Digital contractures are among the most common deformities we see in podiatric practice. McGlamry described three etiologies for hammertoes: flexor stabilization, flexor substitution and extensor substitution.1 While each entity may exist independently, it is more likely you will see co-existing etiologies, particularly when you’re dealing with more complex deformities.
Most hammertoes in early stages primarily involve sagittal contractures. However, as the deformity progresses, transverse plane components may be unmasked. You may recognize transverse plane deformities early on as a subtle predislocation syndrome.2 Emphasizing aggressive treatment may help prevent frank dislocation.
When it comes to treating hammertoe deformities, therapy has ranged from simple orthodigital splinting devices to “reconstructive disarticulation.”3 Primary surgical treatments commonly involve arthroplasty or arthrodesis, although soft tissue repairs (ranging from simple flexor tenotomy to complex flexor tendon transfer) have also been advocated.
With this in mind, let’s take a closer look at a few surgical pearls and tips that have improved outcomes in treating digital deformities at our institution.

Is A Middle Phalangectomy Better Than The Proximal Interphalangeal Joint Arthoplasty For Fifth Digits?
The standard fifth digit arthroplasty is one of the most commonly performed podiatric procedures. The approach involves removing the head of the proximal phalanx at the surgical neck. Resecting the phalangeal head exposes cancellous bone, which continues to bleed for a period of time.
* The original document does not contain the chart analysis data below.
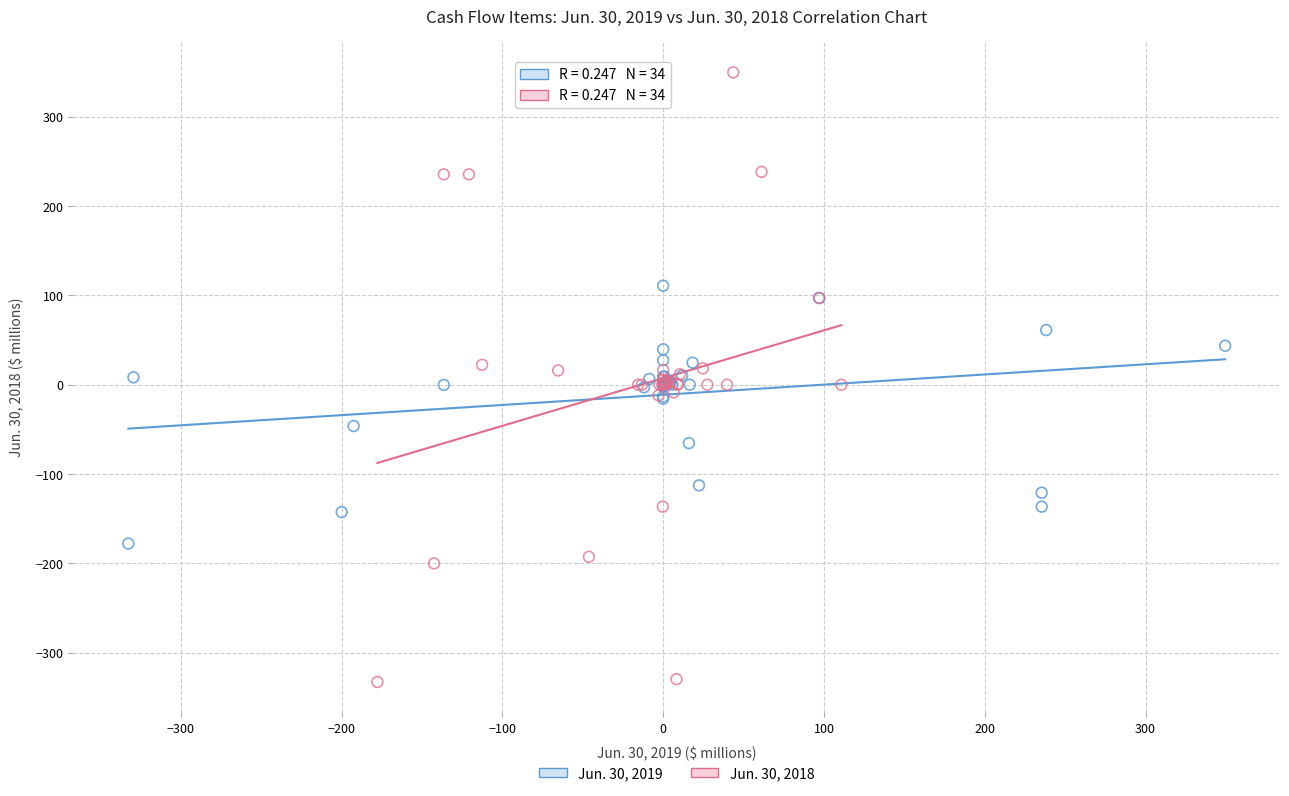

Which series contains the highest Y value?

Jun. 30, 2018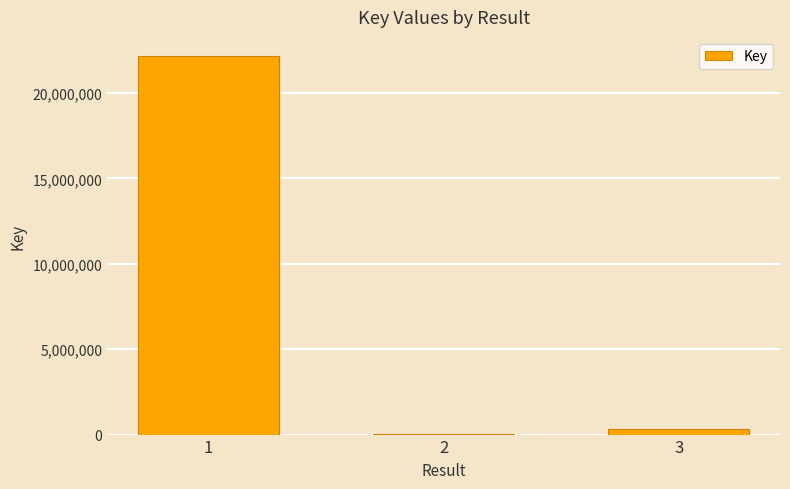

What is the sum of all values?

22517690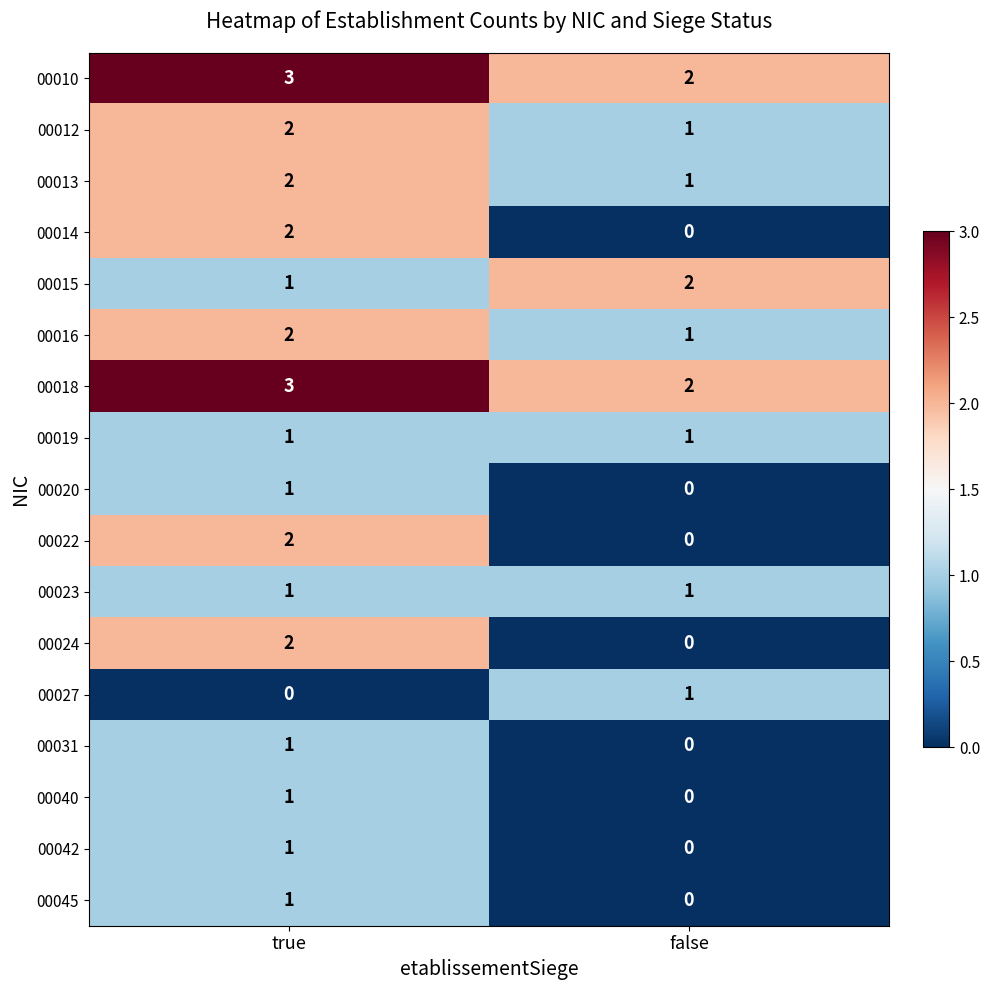

What value does the 00010 series have at true?

3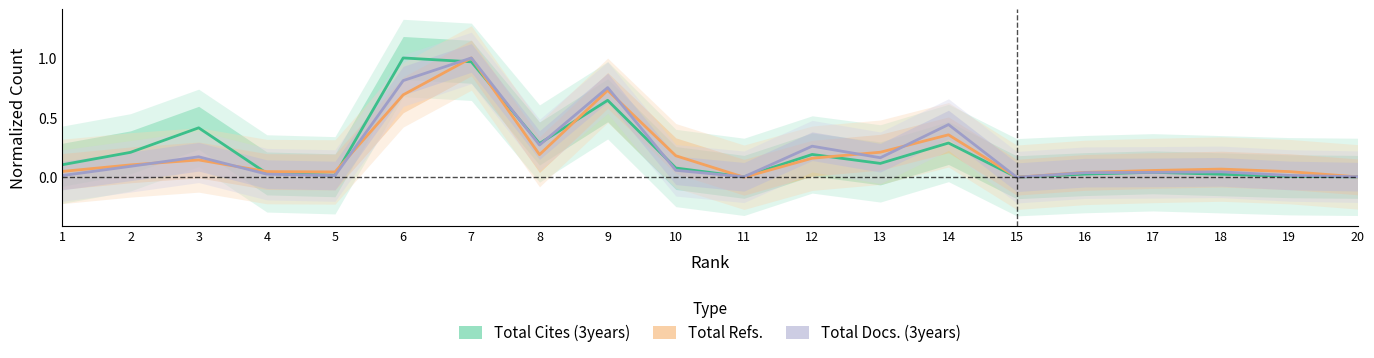

Between 7 and 15, which is larger?

7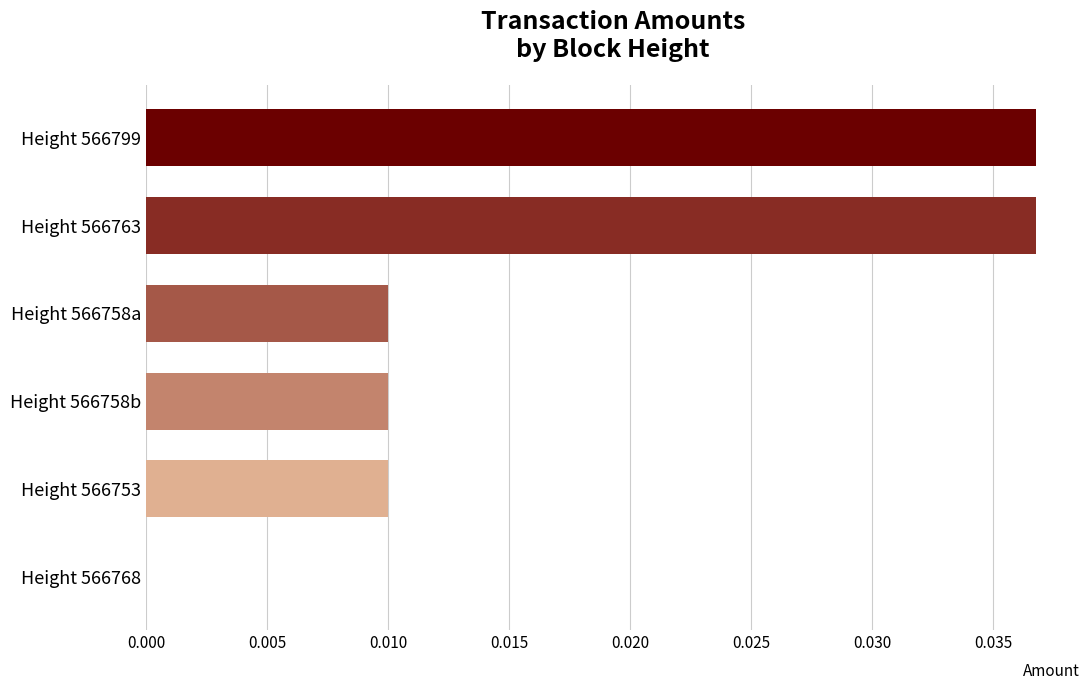

True or false: the data shows 0.0 at Height 566753.

True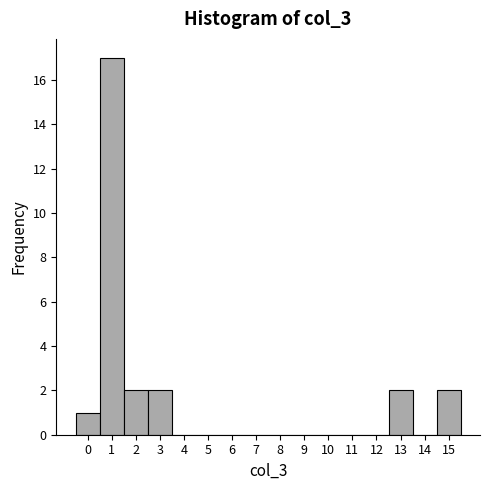

Reading left to right, list every bar in this chart as the range it spans on the x-axis followed by its height. The values are not printed on the chart, so give them approximately, as read against the axis.

-0.5 to 0.5: 1
0.5 to 1.5: 17
1.5 to 2.5: 2
2.5 to 3.5: 2
3.5 to 4.5: 0
4.5 to 5.5: 0
5.5 to 6.5: 0
6.5 to 7.5: 0
7.5 to 8.5: 0
8.5 to 9.5: 0
9.5 to 10.5: 0
10.5 to 11.5: 0
11.5 to 12.5: 0
12.5 to 13.5: 2
13.5 to 14.5: 0
14.5 to 15.5: 2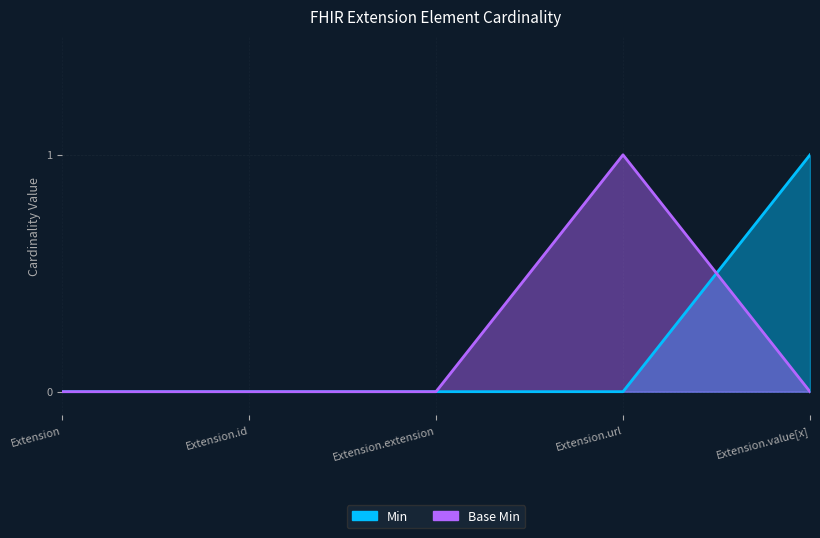

Which series has the largest total across all categories?

Min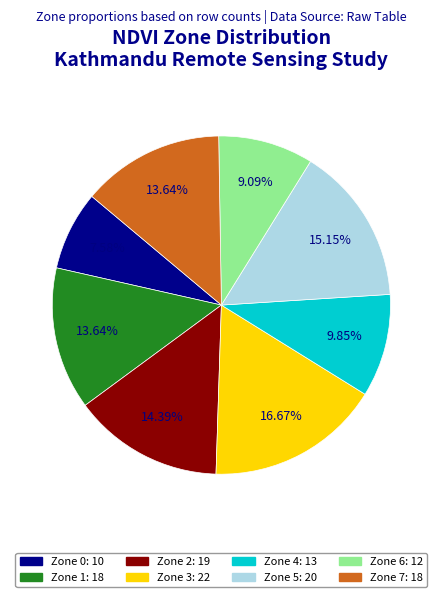

Does any single category account for the majority?

No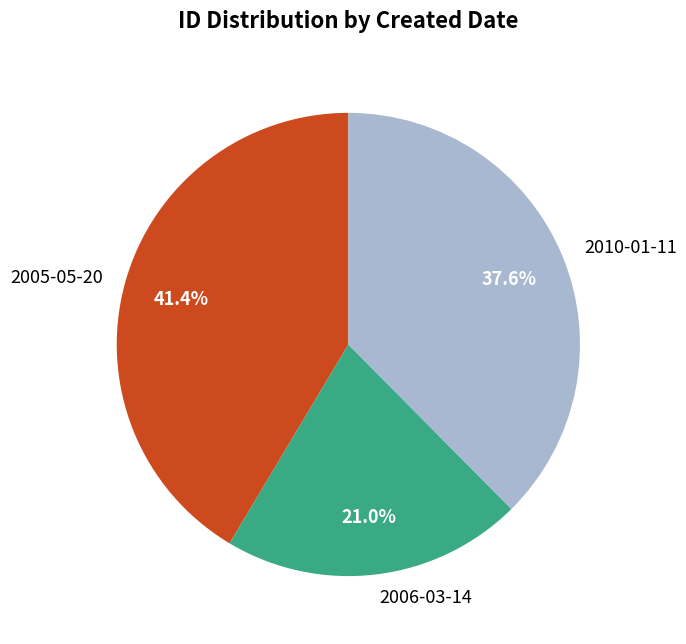

Does 2010-01-11 account for over 50% of the chart?

No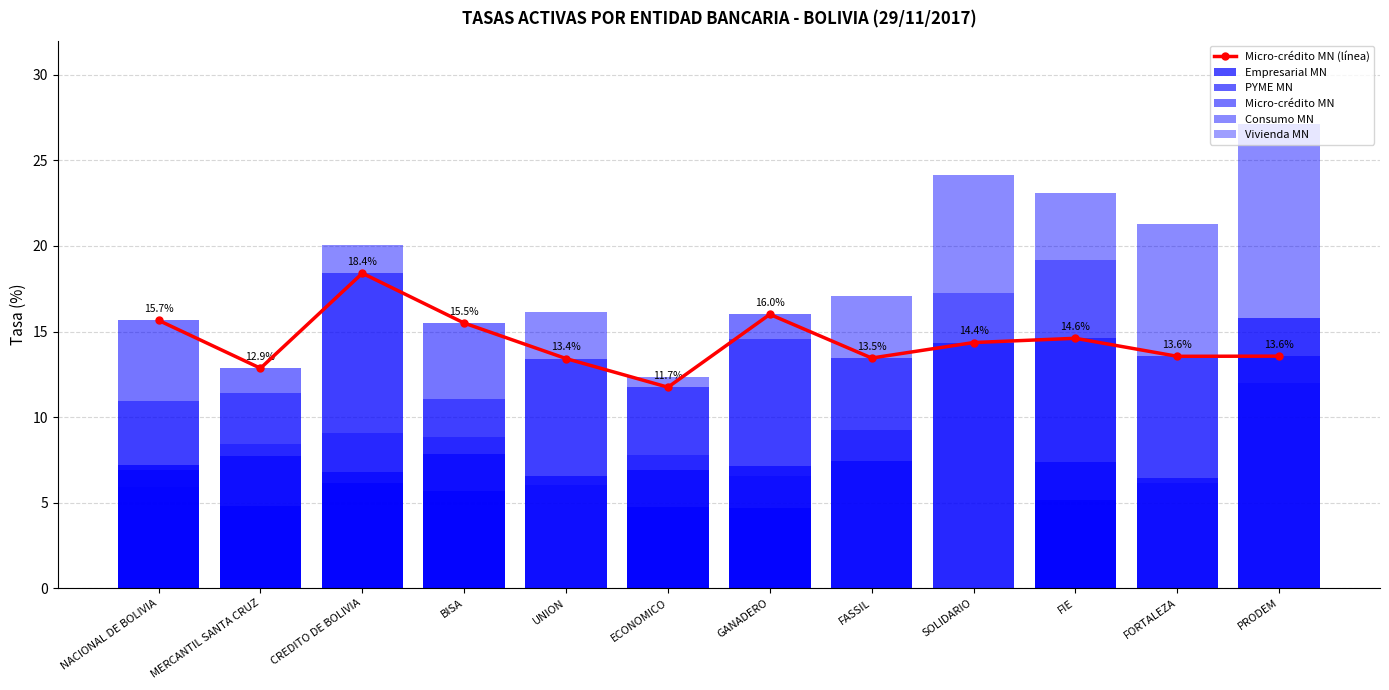

Are the bars horizontal?

No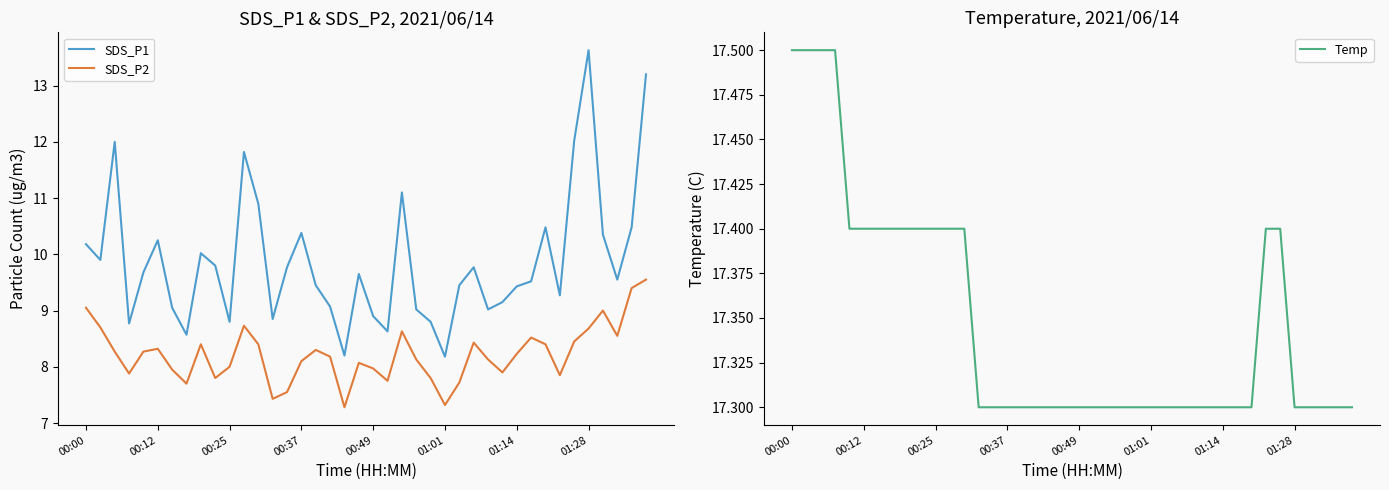

What is the greatest value displayed?

17.5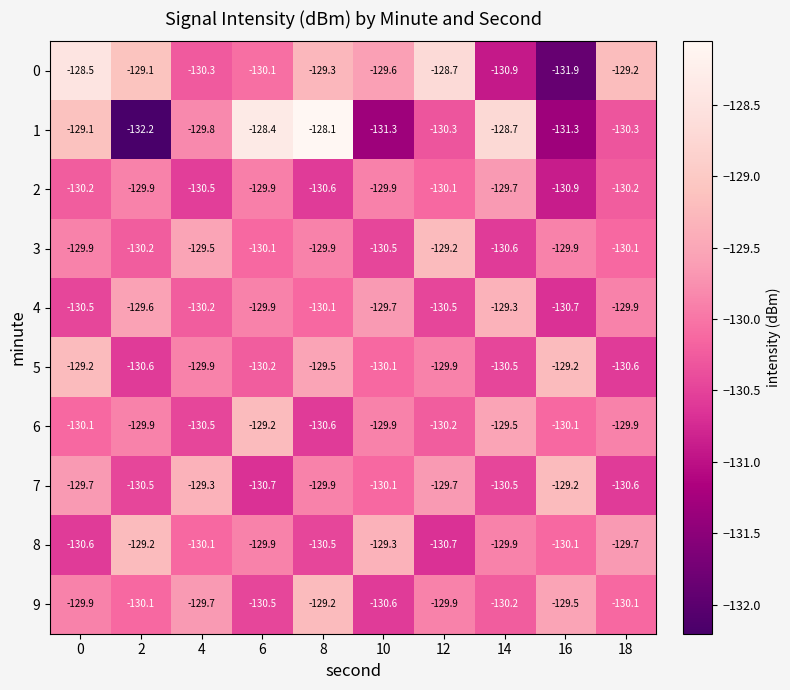

List the labels in order of 0 value, smallest first.

16, 14, 4, 6, 10, 8, 18, 2, 12, 0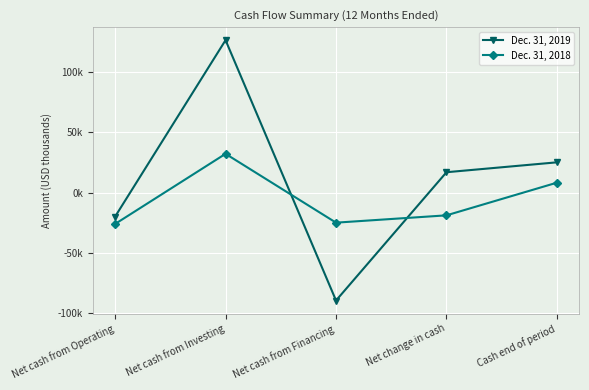

Does the chart display data point markers on the line(s)?

Yes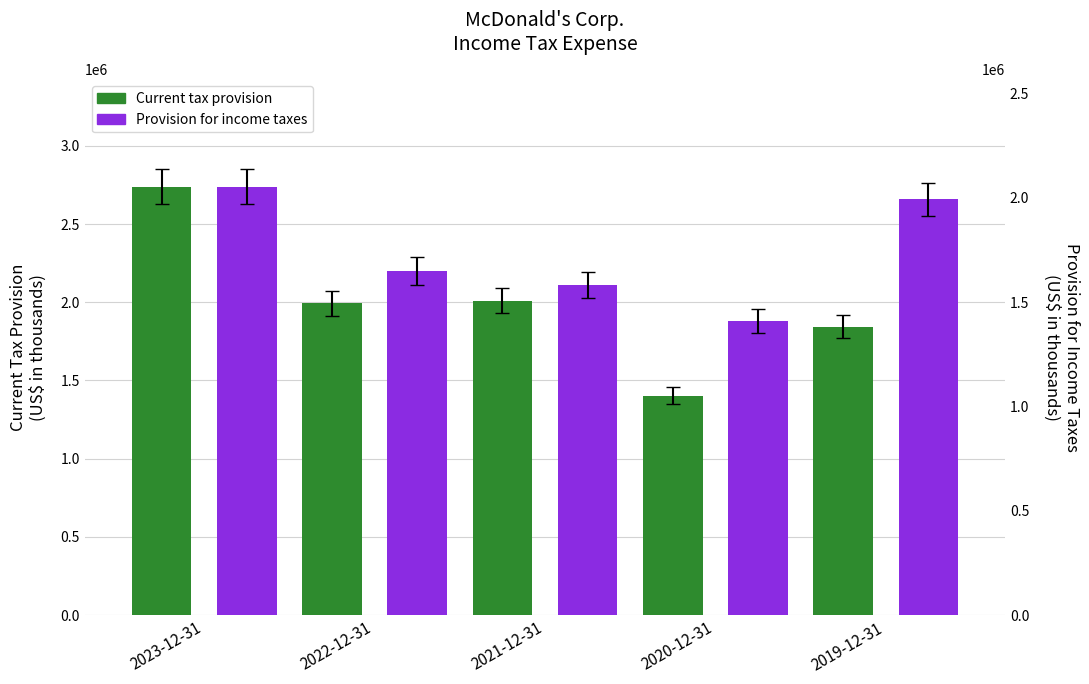

What is the approximate value of Current tax provision at 2021-12-31, to the nearest 100?

2011000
Without meticulous dissection and hemostasis, blood may collect in the newly formed “dead space,” serving as a nidus for infection and promoting low-grade chronic inflammation.
Regardless of the osseous work you perform, the surgical intervention tends to result in interruption of venous and lymphatic channels, which creates a chronic “sausage digit.”
In select patients who have a small to medium-sized middle phalanx (particularly those without symphalangism), we have routinely performed middle phalangectomy to avoid bleeding cancellous bone exposure. When a prominent phalangeal condyle remains, we perform a condylectomy, although this negates some of the benefits inherent to performing just the phalangectomy.
Typically, we do a linear incision or two semi-elliptical converging incisions. Include a de-rotational component if it is required for neutral frontal plane positioning. There are a few caveats, though. When there is a large phalanx, take care to avoid middle phalangectomy, as this may sufficiently decrease the internal cubic content of the joint, resulting in a useless, floppy digit, similar to an aggressive arthroplasty. Additionally, you’ll find dissection becomes more difficult and often more traumatic when removing a large specimen through the standard converging semi-elliptical approach.
However, with appropriate procedure selection, middle phalangectomy often results in less swelling and greater stability, allowing earlier return to activity and normal shoe gear. You also may employ this procedure in the remaining lesser digits with diligence.